Date of Award

2013

Degree Type

Dissertation

Degree Name

Doctor of Philosophy (PhD)

Department

Oceanography

First Advisor

Peter C. Cornillon

Abstract

Geostrophic turbulence predicts zonal jets in our oceans and atmospheres. Under this theory, energy cascades from small to large scales, while enstrophy--i.e., squared vorticity--cascades to increasingly smaller scales. The combined effects of the latitudinal variation in the Coriolis parameter and the inverse (forward) and cascade of energy (enstrophy) are expected to result in zonal jets (Rhines 1975). Other frameworks for the existence of zonal jet-like structures in the ocean include secondary instability theory (Pedlosky 1975; Berloff et al. 2009, 2011) and instabilities and/or β-plumes radiating from an eastern boundary current (Hristova et al. 2008; Wang et al. 2012; Centurioni et al. 2008; Melnichenko et al. 2010; Afanasyev et al. 2012; DiLorenzo et al. 2012).

Recent studies suggest such features exist in the ocean (Maximenko et al. 2005, 2008; Huang et al. 2007; Scott et al. 2008; Centurioni et al. 2008; Ivanov et al. 2009; van Sebille et al. 2011; Cravatte et al. 2012). These studies make use of various combinations of altimeter measurements of sea surface height (SSH), wind reanalysis, upper ocean profiles and drift trajectories from floats to estimate ocean circulation patterns. These data are temporally averaged and generally spatially filtered to reveal jet-like structures in the world's oceans. Given an uncertainty regarding the physics of the jet-like features, they were referred to as striations (Maximenko et al. 2008). Striations are zonally-elongated mesoscale (100--400 km) features observed in time-averaged zonal geostrophic velocity, U. Characterized by zonal scales > 1000 km, meridional scales ~100 km and speeds O(1 cm/s), they alternate in direction in meridional cross-sections of U and are nominally separated by 200 km. Zonal patterns with similar appearance have also been observed in front probability derived from microwave sea surface temperature (SST) (Buckingham and Cornillon 2010) and measurements of surface winds (Maximenko et al. 2010; Divakaran and Brassington 2011).

In this study, we investigate the existence of stationary jet-like structures in subtropical oceans observed from space. Motivated by a kinematic explanation for the structures (Schlax and Chelton 2008), we explore the relationship between (1) mesoscale eddies and striations in SSH and (2) mesoscale eddies and zonal bands in microwave SST. Some of the more salient results of our study of striations include (i) propagating eddies explain a large fraction of the variance in striations, (ii) eddies having a broad range of amplitudes and scales are most correlated with and contribute most to the observed striations and (iii) the standard deviation of $overline{u}$ does not decay inversely with averaging period.
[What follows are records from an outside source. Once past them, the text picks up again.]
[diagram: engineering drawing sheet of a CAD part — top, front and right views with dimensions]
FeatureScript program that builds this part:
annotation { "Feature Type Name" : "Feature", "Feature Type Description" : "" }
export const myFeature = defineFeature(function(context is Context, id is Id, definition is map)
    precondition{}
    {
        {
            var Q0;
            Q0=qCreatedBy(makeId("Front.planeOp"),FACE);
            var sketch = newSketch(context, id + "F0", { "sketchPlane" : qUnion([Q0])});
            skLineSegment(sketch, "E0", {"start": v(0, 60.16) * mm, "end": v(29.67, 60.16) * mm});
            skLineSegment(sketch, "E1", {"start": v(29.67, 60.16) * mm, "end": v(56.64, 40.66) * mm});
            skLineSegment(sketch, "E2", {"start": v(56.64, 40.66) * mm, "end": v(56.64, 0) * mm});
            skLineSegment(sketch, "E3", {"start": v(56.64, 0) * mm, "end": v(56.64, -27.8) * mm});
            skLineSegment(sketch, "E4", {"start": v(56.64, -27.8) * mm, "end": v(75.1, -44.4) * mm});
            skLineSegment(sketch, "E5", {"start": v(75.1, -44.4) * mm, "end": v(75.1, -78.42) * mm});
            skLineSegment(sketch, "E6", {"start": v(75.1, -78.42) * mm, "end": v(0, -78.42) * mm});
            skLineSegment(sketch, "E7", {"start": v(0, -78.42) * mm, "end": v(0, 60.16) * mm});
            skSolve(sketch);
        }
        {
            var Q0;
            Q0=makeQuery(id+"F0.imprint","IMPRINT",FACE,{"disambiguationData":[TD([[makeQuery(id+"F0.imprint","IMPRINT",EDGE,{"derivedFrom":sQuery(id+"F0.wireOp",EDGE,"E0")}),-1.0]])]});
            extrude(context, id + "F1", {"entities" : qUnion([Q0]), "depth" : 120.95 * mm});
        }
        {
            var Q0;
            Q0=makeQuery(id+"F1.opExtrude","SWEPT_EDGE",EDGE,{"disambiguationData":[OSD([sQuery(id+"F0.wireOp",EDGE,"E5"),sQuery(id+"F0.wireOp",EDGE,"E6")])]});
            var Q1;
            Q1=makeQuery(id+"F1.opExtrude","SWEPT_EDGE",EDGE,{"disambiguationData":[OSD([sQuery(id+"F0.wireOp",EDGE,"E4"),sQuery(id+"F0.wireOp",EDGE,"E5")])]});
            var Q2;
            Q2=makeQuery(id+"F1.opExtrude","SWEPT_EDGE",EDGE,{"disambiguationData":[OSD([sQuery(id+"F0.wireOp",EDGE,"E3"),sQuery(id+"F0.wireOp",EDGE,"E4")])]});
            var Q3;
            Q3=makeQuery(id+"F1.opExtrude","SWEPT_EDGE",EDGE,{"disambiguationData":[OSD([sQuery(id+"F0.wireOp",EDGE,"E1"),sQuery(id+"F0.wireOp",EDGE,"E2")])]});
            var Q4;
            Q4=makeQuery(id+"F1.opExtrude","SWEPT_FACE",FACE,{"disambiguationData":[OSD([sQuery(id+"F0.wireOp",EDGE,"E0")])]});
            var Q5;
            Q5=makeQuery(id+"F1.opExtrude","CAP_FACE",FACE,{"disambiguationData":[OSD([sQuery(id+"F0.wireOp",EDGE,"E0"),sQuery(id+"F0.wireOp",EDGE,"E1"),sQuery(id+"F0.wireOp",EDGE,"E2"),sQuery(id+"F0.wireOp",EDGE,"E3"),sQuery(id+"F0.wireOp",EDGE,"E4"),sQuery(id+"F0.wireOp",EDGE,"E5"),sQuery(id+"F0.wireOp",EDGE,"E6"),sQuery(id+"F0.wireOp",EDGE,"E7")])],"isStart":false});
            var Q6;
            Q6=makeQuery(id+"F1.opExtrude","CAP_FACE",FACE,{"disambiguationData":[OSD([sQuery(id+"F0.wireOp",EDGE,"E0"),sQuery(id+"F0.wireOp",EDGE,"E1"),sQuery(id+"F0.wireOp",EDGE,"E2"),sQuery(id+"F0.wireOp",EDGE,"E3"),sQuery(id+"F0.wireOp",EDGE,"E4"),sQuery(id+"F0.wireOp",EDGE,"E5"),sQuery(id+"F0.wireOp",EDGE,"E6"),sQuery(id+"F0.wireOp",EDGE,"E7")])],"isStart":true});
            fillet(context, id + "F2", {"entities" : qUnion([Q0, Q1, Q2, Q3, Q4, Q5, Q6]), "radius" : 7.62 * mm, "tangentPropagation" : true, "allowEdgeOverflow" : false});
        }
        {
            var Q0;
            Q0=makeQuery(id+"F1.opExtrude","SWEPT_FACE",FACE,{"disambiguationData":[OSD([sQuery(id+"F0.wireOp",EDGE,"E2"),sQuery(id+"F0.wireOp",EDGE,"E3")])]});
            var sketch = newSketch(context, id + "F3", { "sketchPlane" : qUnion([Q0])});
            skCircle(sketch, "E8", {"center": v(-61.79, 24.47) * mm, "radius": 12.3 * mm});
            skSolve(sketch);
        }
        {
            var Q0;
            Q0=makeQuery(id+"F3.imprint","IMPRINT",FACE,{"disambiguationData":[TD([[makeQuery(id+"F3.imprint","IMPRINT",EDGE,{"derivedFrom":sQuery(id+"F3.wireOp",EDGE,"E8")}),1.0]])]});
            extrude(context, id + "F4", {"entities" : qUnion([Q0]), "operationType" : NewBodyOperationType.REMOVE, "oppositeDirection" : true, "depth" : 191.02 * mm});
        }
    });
In our study of zonal bands, we find that large equatorward gradients explain a considerable fraction of the variance in mean equatorward SST gradient. High gradient events (HGEs) propagate westward with speed comparable to mesoscale eddies and appear to arise due to the combined effects of (i) contrasting temperatures of neighboring eddies and (ii) advection of surface waters by eddies embedded in a background temperature gradient. Results of both studies indicate mesoscale eddies are intimately related to the existence of multiple zonal jet-like structures, as postulated by Schlax and Chelton (2008). Furthermore, the persistence of patterns with averaging period suggest the existence of a secondary, latent signal and/or preferred eddy paths.